As we enter 2013, the stock market is booming with the Dow Jones at 13,940.70 hovering close to record territory (in nominal terms) and the S&P at 1,498.11. Both indices have had blistering starts to the year and the commentary in the financial world is all about a ‘real recovery’ in the economy reflected in stronger housing data and good jobs reports etc. This all sounds very convincing except for one thing – history. The bull market in stocks which ended in 2000 was the greatest and most powerful bull market in history. Other asset classes were deserted as investors flocked in a mania into stocks irrespective of earnings, PE ratios etc. History tells us that all great bubbles are followed by huge busts and washouts in the overvalued asset classes and a rise in value in other asset classes. Today the stock market is not in a bubble but it’s hardly a bargain either – think of the foundations for the great bull market stretching from 1980 to 2000 in stocks – by the end of the 1970’s and early 1980’s magazines such as Newsweek and Businessweek were headlining with news stories about the ‘death of equities’  such was investor apathy to stocks at the time.  We are nowhere near that type of scenario today.

Another big reason to be sceptical about any big move upwards in the stock market is the general economic environment is so much worse now than it was in 1980. Then you had a high level of savings (absent today) to fund spending by consumers, you had a cost cutting pro-business, low tax president coming into office (Ronald Reagan and his UK counterpart Thatcher), relatively low levels of government debt to allow interest rates to rise and a great deal of scepticism or even disdain towards the stock market. Also, interestingly, at that time you had a mania in gold and silver – the reverse of the mania in stocks 20 years later. Investor psychology was setting the platform for a historic bull market in stocks in 1980 and a historic bear market in stocks in 2000.

In light of the strong start to the year for stocks precious metals have been firmly in the shade for January 2013. There are two probable ways this can play out price wise from here.  One scenario is that surprise bad news on the earnings front or economic data disappoints the stock market bulls and shocks the herd leading to a strong downward move in the market with downward momentum dominating the latter part of the year – in that situation I would expect metals to benefit hugely as investors become ever more sceptical about the prospects for economic recovery and the Fed’s money presses are cranked up another gear to stave off a deflationary depression.

The second scenario is that demand picks up across the economy and the bulls are confirmed in their early year optimism as the US economy gains some momentum. The problem with this is that if demand is maintained then the velocity of money will pick up rapidly and that means big inflation.
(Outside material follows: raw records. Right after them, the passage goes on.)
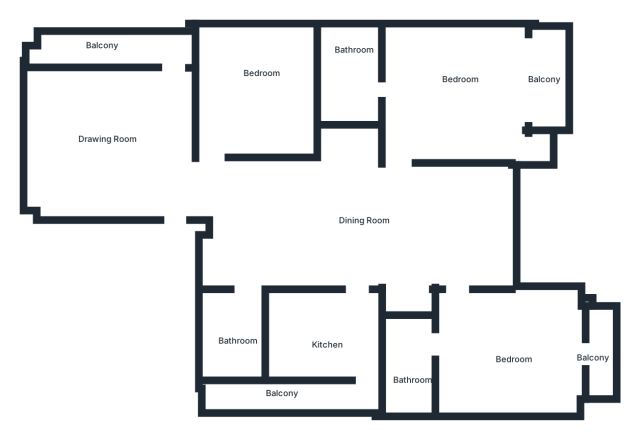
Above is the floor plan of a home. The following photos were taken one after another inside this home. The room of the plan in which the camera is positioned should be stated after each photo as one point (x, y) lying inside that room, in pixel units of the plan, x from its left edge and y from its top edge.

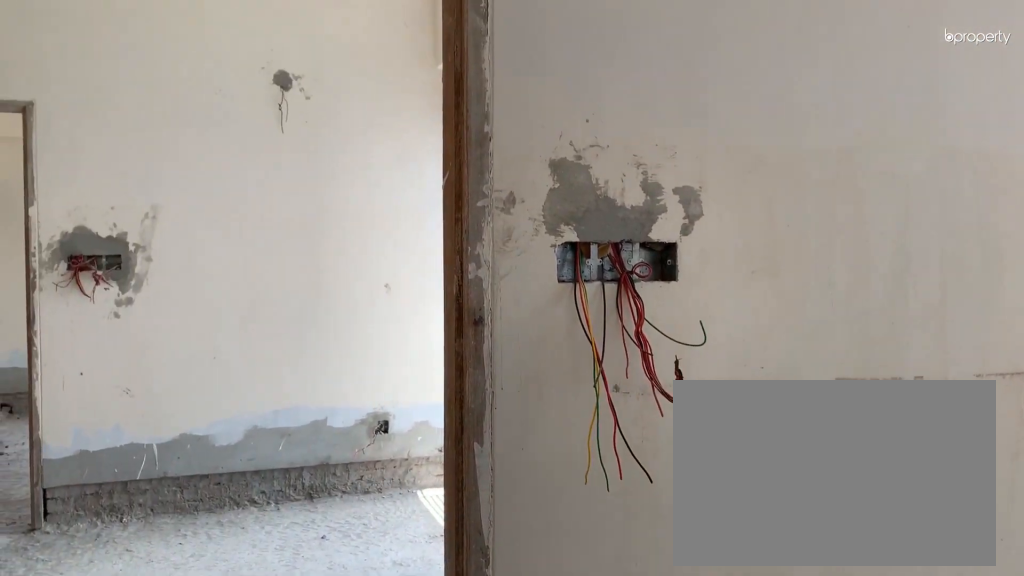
(512, 360)
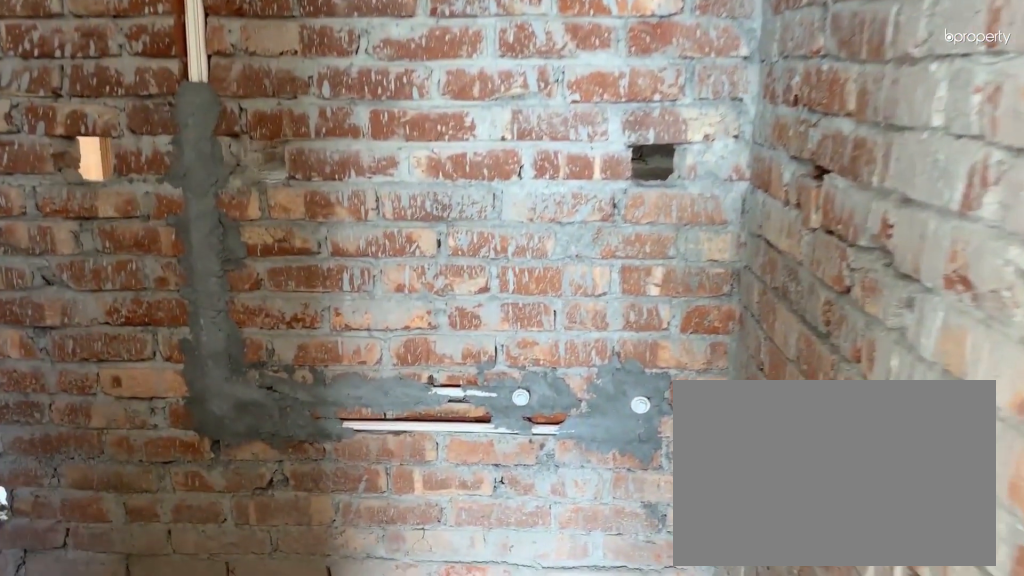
(408, 353)
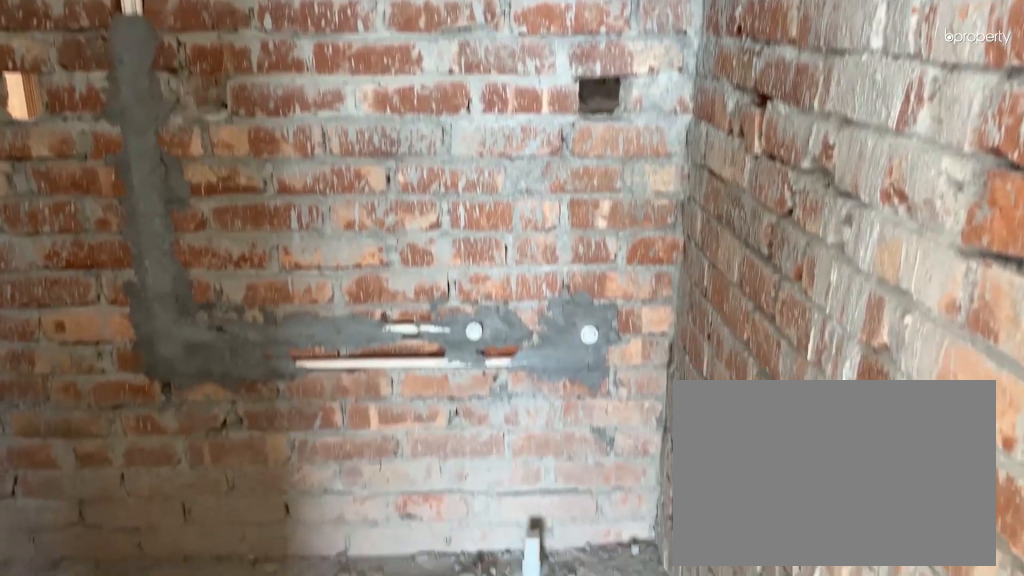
(408, 350)
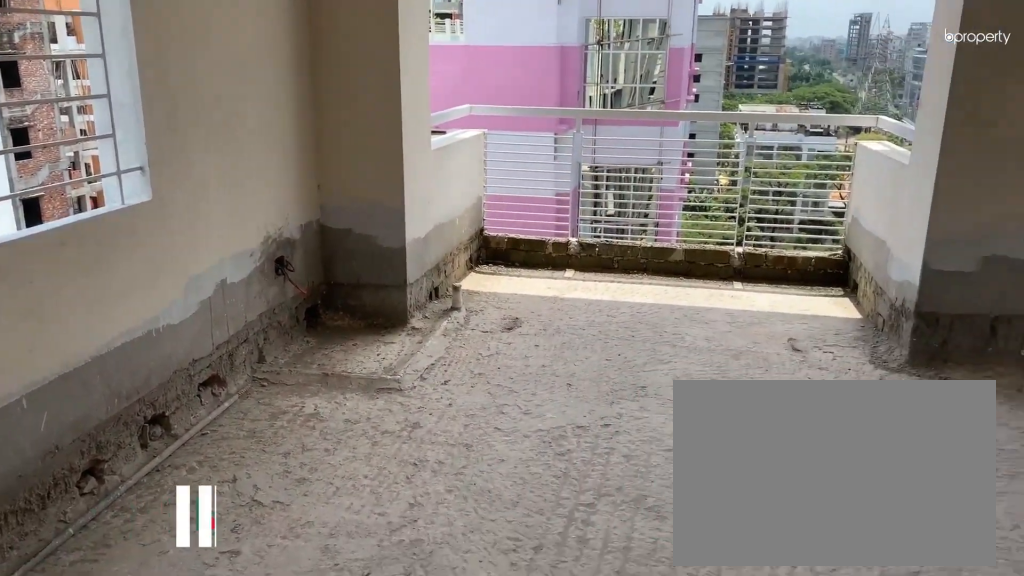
(467, 91)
Big inflation dominated the 1970’s but the stock market ultimately went nowhere in real terms and started the 1980’s at a 1 to 1 price relationship with gold – that’s 850 for the Dow Jones and 850 for an ounce of gold.  But big inflation is great news for precious metals – if paper is in freefall gold and silver will always thrive.

I think at the moment there is lot more negative than positive surprises in store for western economies over the course of 2013 but as we’ve outlined, almost regardless of which way the economic picture shapes up this year gold and silver are likely to do very well. I think it is a safe bet that whatever percentage gain stocks notch up over the next 11 months to the end of December, in percentage terms gold and silver will deliver a stronger result than equities. We are expecting silver to hit 30 euros an oz this year and to be able to hold above this level – this is a gain of approximately 29% from today’s price of 23.28 (1st Feb 2012) and we would expect gold to at least deliver its average gain of 15% per annum this year to get to 1405 from a current price of 1222.08 euro.